• _What to work on_:
1 – Translate this sentence from the vmstat mailing-list thread into Spanish: "The sysfs file system has a one page limit per file."
2 – In the vmstat mailing-list thread, about how long ago was the per-node vmstat added to sysfs?
3 – Carry on the vmstat mailing-list thread from the point where it stops.

I agree, but that is outside of the scope of this patch. The intent of
this patch is to keep the existing interfaces, and only prevents
future auto expansion of vmstat files. In the future, we work on
documenting the existing vmstat interfaces, and perhaps cleaning-up
them when possible.

> > Also, since vmstat is auto-expanded the fields are not documented, so
> > users do not know whether they are counted in bytes/kilobytes/pages,
> > and the exact meaning of these fields.
> >
>
> I think that's actually intended since there can also be ones that are
> event counters.  I don't think any fields in vmstat are intended to be
> long-term sacred stable ABIs.

Right, but we already carry fields i.e nr_unstable that are hardcoded,
but were removed from the kernel otherwise.

Thank you,
Pasha
David Rientjes Dec. 24, 2023, 9:26 p.m. UTC | #5
On Thu, 14 Dec 2023, Pasha Tatashin wrote:

> > > Whenever a new fields are added one of the following: node_stat_item
> > > numa_stat_item zone_stat_item, the /sys/devices/system/node/nodeX/vmstat
> > > files are auto expanded.
> > >
> > > This is a problem, as sysfs files should be only one value per file.
> >
> > Does this patch address the one-value-per-file issue?  (I think that ship
> > has sailed for vmstat.)
> 
> That ship has sailed for vmstat, this patch addresses what was asked
> by GregKH: not to add new values to vmstat, as not to make the
> existing problem even worse. The sysfs file system has a one page
> limit per file. The developers will decide how to export the new items
> added to node_stat, numa_stat, zone_stat individually. Each new item
> can be exported in its own files, and must have its own documentation
> about interface stability, value meaning, and expectations when the
> stat file is absent.
> 

As of at least 6.5, /proc/vmstat is a strict superset of the per-node 
vmstat.  Why is that a problem?

There's great benefit to being able to use the sample implementations to 
parse either /proc/vmstat *or* the per-node vmstat and without needing to 
read the per-node vmstat plus some new set of sysfs files that are 
one-value-per-file.  The per-node vmstat will always be multiple values, 
in fact it's a key value pair.

I have to think that doing anything else for vmstat is just adding 
complexity (like this patch) and actually making it *harder* on userspace 
to read the data it needs.

Yes, the per-node vmstat likely shouldn't be in sysfs at all but it 
appears to have been added there 13+ years ago because it was a convenient 
place to add a per-node variant.  That's not ideal, but owell.
Pasha Tatashin Dec. 26, 2023, 5:26 p.m. UTC | #6
On Sun, Dec 24, 2023 at 4:26 PM David Rientjes <rientjes@google.com> wrote:
>
> On Thu, 14 Dec 2023, Pasha Tatashin wrote:
>
> > > > Whenever a new fields are added one of the following: node_stat_item
> > > > numa_stat_item zone_stat_item, the /sys/devices/system/node/nodeX/vmstat
> > > > files are auto expanded.
> > > >
> > > > This is a problem, as sysfs files should be only one value per file.
> > >
> > > Does this patch address the one-value-per-file issue?  (I think that ship
> > > has sailed for vmstat.)

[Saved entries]
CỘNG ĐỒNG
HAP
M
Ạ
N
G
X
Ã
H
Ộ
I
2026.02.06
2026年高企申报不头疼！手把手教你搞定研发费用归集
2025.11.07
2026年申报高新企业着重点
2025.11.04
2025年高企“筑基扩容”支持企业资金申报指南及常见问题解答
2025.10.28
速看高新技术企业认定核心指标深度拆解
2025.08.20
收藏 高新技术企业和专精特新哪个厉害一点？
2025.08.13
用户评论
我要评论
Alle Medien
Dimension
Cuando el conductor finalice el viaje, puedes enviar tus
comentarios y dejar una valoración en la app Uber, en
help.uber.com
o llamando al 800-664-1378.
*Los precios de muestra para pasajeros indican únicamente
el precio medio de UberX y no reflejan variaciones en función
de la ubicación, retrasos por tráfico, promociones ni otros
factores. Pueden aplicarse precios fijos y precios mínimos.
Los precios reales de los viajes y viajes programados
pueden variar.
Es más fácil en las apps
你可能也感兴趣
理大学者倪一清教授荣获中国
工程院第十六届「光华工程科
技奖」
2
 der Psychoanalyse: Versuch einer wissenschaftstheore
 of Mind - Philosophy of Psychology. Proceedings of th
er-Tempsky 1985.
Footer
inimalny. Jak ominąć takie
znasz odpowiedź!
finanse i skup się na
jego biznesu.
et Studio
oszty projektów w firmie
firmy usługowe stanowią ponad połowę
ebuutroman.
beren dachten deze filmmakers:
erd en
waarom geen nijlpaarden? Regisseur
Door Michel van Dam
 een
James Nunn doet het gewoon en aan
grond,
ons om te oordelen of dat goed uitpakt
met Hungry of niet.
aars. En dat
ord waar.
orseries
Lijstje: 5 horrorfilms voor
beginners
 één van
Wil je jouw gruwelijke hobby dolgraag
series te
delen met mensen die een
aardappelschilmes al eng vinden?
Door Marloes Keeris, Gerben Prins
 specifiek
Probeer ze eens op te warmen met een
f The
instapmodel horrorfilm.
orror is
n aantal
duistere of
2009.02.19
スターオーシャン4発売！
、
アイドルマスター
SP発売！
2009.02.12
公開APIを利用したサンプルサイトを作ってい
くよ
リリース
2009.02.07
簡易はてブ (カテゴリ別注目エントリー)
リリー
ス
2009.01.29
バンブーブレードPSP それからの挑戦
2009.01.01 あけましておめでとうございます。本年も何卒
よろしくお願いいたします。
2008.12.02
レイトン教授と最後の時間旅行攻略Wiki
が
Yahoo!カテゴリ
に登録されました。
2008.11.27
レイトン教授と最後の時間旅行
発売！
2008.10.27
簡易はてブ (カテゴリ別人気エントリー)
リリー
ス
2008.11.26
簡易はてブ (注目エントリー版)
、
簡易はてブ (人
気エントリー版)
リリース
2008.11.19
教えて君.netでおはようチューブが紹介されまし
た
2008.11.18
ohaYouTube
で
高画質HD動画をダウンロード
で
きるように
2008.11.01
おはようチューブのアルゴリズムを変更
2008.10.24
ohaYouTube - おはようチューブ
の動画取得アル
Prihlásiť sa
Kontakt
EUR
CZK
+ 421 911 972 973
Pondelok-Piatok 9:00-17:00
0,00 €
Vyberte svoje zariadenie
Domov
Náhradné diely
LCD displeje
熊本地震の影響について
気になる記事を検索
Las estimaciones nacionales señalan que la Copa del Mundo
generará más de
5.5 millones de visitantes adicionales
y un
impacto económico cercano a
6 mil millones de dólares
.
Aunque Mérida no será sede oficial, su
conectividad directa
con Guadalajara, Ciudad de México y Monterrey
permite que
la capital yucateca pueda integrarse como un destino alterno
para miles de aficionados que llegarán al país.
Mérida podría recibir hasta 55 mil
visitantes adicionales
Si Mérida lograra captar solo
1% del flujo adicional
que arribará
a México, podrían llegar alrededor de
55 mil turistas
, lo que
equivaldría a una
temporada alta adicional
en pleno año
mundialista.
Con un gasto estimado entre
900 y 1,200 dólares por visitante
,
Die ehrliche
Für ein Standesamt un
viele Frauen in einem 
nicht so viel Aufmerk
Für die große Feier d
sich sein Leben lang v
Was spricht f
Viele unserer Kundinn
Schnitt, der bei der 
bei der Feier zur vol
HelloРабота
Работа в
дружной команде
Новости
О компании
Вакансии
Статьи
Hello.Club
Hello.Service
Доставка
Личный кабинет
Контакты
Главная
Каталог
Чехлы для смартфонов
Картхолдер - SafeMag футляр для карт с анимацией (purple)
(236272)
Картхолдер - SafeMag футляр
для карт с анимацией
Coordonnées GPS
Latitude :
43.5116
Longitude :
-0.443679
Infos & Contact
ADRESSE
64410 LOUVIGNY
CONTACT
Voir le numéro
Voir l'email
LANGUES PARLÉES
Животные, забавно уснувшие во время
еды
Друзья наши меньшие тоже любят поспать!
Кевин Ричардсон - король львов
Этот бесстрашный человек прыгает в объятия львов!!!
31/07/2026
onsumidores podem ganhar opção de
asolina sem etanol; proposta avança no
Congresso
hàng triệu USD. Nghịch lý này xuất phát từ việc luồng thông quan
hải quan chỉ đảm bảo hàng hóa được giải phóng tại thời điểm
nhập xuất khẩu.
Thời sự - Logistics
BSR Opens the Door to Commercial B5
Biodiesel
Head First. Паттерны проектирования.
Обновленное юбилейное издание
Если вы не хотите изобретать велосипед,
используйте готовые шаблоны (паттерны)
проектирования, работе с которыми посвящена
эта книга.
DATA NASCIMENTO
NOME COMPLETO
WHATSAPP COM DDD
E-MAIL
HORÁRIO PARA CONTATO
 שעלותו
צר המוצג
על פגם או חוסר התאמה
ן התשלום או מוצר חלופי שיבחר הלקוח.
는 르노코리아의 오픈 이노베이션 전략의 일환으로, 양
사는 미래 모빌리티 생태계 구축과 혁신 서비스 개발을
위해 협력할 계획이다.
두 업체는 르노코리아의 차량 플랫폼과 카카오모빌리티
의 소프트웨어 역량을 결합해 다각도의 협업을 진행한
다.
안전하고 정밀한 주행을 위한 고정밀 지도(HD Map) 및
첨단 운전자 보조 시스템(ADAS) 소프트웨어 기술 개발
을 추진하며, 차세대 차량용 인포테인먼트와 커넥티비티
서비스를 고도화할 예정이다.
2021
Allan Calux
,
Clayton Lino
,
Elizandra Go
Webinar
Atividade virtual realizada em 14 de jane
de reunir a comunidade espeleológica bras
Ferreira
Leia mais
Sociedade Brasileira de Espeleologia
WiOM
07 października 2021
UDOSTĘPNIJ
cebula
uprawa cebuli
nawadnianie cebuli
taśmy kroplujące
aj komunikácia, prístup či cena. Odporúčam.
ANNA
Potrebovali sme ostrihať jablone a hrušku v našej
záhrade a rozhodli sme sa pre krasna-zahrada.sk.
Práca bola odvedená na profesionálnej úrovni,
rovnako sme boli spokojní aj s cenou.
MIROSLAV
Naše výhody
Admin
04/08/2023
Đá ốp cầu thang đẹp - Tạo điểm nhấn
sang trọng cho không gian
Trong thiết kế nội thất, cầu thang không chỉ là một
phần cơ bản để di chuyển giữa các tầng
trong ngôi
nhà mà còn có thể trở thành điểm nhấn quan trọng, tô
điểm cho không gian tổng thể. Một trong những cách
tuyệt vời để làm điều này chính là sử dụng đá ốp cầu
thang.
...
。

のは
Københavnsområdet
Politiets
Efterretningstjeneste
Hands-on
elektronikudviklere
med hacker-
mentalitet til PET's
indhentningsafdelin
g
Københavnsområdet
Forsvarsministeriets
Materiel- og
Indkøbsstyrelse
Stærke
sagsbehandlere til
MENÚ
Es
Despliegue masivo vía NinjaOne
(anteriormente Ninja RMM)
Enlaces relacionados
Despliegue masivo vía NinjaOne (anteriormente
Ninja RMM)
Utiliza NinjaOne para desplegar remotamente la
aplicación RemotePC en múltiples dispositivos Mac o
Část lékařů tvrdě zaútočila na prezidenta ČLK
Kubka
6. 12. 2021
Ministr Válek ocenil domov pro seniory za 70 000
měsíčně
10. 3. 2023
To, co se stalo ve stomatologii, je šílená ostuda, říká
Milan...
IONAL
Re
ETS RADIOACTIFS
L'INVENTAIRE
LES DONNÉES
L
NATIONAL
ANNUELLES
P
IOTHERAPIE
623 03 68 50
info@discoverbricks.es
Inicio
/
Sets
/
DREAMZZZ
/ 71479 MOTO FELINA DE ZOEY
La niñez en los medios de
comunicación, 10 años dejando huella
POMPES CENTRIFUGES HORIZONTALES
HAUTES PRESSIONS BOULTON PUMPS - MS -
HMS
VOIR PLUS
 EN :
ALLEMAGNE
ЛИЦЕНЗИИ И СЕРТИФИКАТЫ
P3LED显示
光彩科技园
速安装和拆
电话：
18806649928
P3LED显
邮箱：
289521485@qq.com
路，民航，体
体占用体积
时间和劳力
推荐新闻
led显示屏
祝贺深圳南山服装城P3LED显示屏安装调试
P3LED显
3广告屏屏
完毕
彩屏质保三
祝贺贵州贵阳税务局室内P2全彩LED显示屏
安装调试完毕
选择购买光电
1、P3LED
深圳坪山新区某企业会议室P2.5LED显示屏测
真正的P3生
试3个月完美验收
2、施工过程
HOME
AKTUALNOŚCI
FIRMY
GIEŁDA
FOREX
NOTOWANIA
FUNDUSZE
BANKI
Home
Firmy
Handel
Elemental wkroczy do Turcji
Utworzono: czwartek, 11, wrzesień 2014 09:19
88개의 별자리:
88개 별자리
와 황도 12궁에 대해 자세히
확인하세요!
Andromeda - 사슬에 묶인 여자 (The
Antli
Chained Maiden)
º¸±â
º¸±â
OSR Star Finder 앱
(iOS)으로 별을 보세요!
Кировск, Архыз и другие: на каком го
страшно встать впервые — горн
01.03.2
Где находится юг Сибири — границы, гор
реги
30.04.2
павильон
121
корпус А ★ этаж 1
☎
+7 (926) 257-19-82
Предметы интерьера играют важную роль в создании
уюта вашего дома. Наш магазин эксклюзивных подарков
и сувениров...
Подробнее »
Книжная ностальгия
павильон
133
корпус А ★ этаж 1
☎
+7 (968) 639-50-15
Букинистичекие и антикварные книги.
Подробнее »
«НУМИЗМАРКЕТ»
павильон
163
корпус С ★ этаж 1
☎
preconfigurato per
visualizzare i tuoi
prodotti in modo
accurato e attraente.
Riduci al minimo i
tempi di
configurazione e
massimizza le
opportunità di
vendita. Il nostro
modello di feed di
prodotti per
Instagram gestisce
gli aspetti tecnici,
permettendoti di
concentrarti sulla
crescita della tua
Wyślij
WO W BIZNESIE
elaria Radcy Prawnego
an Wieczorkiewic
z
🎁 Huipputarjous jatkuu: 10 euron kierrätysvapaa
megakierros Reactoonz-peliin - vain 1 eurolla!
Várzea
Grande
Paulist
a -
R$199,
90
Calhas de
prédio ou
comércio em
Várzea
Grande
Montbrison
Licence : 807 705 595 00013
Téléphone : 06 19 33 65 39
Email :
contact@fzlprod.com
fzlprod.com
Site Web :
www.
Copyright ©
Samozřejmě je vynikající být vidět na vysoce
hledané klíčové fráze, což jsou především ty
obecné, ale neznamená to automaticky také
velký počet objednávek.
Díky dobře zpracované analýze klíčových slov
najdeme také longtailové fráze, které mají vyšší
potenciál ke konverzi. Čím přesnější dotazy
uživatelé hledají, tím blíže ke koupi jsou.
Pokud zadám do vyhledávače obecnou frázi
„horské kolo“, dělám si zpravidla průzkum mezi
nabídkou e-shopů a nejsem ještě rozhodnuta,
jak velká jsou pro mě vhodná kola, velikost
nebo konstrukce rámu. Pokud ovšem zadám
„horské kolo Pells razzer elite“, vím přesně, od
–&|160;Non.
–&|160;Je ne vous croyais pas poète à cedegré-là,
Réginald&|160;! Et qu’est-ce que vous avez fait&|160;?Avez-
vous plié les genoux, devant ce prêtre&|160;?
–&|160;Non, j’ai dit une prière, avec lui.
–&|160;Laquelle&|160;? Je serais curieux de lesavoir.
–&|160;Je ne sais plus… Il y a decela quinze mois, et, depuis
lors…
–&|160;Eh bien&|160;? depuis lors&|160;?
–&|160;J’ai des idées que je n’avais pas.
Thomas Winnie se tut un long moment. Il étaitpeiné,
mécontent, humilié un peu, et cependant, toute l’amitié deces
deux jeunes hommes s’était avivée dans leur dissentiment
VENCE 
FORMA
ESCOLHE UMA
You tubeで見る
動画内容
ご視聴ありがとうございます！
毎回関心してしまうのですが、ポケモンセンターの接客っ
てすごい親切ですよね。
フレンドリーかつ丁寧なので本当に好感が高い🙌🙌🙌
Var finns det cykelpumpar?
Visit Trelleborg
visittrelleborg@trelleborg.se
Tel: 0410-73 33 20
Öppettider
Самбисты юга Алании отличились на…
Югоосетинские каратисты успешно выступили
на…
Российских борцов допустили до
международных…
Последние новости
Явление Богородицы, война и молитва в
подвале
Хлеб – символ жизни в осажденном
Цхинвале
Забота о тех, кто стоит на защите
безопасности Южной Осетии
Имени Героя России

• _Outputs for the tasks_:
1 – El sistema de archivos sysfs tiene un límite de una página por archivo.

2 – More than 13 years ago.

3 –
> >
> > That ship has sailed for vmstat, this patch addresses what was asked
> > by GregKH: not to add new values to vmstat, as not to make the
> > existing problem even worse. The sysfs file system has a one page
> > limit per file. The developers will decide how to export the new items
> > added to node_stat, numa_stat, zone_stat individually. Each new item
> > can be exported in its own files, and must have its own documentation
> > about interface stability, value meaning, and expectations when the
> > stat file is absent.
> >
>
> As of at least 6.5, /proc/vmstat is a strict superset of the per-node
> vmstat.  Why is that a problem?

The intent of this series is to stop auto expanding
/sys/devices/system/node/nodeX/vmstat as sysfs should only be one
value per file, and the task is not to make things worse. /proc/vmstat
is mostly ok, however we might not need to auto expand it as well, to
avoid situations where removing a field becomes a problem, and we have
to keep it in the file forever, like what we do with nr_unstable.

> There's great benefit to being able to use the sample implementations to
> parse either /proc/vmstat *or* the per-node vmstat and without needing to
> read the per-node vmstat plus some new set of sysfs files that are
> one-value-per-file.  The per-node vmstat will always be multiple values,
> in fact it's a key value pair.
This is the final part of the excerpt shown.